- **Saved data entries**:
*** Begin section ***

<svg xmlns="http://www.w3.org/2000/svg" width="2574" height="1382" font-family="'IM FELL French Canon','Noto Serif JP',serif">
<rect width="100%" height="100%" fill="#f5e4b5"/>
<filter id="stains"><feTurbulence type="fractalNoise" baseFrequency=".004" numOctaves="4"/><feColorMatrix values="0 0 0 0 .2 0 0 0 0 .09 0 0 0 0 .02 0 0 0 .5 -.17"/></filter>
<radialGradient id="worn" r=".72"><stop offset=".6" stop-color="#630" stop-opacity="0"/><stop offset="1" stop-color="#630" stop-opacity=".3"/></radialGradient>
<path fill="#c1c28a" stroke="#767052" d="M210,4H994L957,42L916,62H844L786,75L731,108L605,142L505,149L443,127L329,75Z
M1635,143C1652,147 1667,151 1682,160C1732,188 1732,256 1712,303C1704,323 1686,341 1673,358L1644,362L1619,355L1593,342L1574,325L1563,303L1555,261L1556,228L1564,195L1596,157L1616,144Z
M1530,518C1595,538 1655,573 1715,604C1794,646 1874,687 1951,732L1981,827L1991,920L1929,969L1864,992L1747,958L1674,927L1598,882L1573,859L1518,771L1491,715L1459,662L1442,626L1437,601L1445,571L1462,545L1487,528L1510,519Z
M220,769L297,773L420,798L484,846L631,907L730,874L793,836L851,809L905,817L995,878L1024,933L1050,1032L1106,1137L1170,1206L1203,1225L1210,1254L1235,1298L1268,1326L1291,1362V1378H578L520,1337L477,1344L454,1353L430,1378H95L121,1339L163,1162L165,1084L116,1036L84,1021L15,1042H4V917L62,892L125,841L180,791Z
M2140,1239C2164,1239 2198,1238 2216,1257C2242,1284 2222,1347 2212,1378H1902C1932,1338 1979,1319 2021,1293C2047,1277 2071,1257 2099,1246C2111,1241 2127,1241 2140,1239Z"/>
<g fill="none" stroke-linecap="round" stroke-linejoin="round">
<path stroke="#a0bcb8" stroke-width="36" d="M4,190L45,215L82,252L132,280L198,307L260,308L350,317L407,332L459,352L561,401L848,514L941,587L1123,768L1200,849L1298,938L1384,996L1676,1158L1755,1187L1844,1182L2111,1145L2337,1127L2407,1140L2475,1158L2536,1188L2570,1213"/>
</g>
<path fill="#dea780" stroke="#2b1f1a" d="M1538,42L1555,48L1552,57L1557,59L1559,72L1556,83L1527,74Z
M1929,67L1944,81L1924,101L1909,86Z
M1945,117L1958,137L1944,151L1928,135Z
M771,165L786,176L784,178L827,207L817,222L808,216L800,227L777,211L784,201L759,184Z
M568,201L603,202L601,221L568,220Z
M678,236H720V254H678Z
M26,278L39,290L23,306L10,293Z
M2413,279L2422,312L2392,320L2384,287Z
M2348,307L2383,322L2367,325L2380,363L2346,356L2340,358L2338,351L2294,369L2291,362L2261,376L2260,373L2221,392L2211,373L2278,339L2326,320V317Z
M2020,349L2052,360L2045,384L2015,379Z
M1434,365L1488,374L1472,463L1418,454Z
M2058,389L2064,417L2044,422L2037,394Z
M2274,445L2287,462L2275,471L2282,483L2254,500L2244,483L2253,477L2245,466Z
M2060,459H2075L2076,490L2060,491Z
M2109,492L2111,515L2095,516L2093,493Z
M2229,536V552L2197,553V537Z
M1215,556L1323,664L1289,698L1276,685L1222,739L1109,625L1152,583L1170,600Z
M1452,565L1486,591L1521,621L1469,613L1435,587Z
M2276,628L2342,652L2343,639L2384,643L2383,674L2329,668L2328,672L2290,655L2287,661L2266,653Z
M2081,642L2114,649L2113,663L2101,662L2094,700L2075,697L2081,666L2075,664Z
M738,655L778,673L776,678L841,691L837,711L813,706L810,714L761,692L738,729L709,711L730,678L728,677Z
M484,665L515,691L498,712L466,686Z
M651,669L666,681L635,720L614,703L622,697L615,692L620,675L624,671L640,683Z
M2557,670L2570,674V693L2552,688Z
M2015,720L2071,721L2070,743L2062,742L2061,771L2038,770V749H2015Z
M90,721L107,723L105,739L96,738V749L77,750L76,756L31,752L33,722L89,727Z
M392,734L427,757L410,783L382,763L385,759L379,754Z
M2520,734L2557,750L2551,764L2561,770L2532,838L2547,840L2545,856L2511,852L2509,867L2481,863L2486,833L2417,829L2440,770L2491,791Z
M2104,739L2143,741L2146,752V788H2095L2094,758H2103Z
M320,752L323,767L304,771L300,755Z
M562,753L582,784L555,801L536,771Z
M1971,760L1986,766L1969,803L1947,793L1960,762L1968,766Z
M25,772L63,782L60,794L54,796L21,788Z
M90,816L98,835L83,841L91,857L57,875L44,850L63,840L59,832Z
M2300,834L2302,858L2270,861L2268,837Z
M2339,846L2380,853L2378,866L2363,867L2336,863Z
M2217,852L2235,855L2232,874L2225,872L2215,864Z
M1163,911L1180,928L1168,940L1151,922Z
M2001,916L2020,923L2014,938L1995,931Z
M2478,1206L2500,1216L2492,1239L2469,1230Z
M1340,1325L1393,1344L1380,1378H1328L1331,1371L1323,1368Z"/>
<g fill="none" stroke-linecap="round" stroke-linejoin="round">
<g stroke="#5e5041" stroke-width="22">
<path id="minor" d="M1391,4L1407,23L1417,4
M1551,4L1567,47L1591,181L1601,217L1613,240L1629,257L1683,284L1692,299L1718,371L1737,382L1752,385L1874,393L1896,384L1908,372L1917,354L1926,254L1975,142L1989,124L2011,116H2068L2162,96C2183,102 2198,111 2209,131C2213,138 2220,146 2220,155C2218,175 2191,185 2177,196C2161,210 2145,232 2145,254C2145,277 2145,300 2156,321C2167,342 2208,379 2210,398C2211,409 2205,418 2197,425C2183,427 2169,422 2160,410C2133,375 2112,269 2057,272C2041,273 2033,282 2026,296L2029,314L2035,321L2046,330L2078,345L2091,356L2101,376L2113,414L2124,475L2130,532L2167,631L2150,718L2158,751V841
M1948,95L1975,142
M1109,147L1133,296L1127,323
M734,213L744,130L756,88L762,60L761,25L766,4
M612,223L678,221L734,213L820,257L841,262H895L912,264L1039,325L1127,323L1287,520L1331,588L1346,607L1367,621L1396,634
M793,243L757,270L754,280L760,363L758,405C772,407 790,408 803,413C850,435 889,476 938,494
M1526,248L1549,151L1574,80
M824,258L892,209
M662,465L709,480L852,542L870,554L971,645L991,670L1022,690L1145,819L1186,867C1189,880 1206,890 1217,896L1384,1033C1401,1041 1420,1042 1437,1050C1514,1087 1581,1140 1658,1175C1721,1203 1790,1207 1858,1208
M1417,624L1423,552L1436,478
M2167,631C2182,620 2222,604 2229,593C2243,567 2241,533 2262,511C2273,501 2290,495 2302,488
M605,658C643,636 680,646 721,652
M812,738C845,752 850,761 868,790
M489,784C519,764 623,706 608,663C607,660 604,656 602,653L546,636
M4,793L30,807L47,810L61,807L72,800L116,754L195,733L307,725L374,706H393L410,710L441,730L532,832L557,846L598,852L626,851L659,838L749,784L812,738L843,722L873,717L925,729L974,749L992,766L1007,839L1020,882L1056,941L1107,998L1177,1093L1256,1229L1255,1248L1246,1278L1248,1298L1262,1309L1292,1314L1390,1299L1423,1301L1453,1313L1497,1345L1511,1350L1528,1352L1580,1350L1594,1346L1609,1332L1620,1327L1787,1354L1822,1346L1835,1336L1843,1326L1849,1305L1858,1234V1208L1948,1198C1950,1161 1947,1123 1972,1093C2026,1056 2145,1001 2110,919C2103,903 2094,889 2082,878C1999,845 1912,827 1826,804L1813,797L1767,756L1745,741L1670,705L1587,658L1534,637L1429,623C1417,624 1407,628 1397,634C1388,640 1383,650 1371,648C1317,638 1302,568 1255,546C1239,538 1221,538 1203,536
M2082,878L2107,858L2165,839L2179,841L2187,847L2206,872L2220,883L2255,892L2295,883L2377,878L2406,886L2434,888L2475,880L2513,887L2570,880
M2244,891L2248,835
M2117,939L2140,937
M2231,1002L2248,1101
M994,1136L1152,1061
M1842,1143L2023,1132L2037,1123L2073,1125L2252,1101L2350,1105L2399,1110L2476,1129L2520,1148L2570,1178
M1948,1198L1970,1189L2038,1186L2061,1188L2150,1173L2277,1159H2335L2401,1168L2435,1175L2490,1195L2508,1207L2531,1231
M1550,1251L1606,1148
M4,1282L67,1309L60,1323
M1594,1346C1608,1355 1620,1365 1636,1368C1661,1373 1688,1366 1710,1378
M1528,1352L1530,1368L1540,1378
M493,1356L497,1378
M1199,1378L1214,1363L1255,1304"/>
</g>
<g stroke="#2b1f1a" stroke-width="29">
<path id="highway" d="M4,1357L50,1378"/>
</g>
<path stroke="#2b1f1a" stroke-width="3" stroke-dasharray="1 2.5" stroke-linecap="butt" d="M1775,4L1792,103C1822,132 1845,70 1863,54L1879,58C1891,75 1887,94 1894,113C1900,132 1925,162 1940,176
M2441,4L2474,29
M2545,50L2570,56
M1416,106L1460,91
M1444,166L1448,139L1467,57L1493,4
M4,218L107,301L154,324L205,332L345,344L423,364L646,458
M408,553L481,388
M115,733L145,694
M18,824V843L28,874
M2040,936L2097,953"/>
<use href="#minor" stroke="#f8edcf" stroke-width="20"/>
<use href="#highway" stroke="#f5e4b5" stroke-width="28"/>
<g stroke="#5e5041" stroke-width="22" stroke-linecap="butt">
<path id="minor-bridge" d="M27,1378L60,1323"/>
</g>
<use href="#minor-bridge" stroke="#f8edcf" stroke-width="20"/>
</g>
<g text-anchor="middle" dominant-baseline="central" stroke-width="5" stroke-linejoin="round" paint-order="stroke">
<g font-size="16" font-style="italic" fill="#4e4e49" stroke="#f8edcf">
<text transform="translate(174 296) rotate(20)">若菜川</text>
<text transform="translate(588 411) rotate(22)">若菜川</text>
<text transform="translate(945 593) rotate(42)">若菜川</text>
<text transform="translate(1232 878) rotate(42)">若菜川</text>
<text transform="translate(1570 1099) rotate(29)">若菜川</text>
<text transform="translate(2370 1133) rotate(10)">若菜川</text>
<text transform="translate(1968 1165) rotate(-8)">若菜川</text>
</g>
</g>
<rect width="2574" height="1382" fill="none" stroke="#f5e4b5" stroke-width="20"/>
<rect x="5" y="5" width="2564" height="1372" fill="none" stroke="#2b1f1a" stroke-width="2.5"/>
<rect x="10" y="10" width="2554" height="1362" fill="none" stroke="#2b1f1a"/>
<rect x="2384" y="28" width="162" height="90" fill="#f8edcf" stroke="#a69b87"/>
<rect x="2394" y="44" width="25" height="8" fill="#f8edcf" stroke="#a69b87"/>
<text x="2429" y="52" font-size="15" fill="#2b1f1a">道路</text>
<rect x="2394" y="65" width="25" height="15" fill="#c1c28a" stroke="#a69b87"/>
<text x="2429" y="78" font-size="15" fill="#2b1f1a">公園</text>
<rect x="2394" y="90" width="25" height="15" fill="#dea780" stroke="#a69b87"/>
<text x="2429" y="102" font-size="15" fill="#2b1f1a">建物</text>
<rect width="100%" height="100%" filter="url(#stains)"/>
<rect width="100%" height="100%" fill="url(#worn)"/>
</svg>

*** End section ***

- **What is being asked**: Note every line above where the string "worn" shows up, and copy those lines.

- **Answer area**:
<radialGradient id="worn" r=".72"><stop offset=".6" stop-color="#630" stop-opacity="0"/><stop offset="1" stop-color="#630" stop-opacity=".3"/></radialGradient>
<rect width="100%" height="100%" fill="url(#worn)"/>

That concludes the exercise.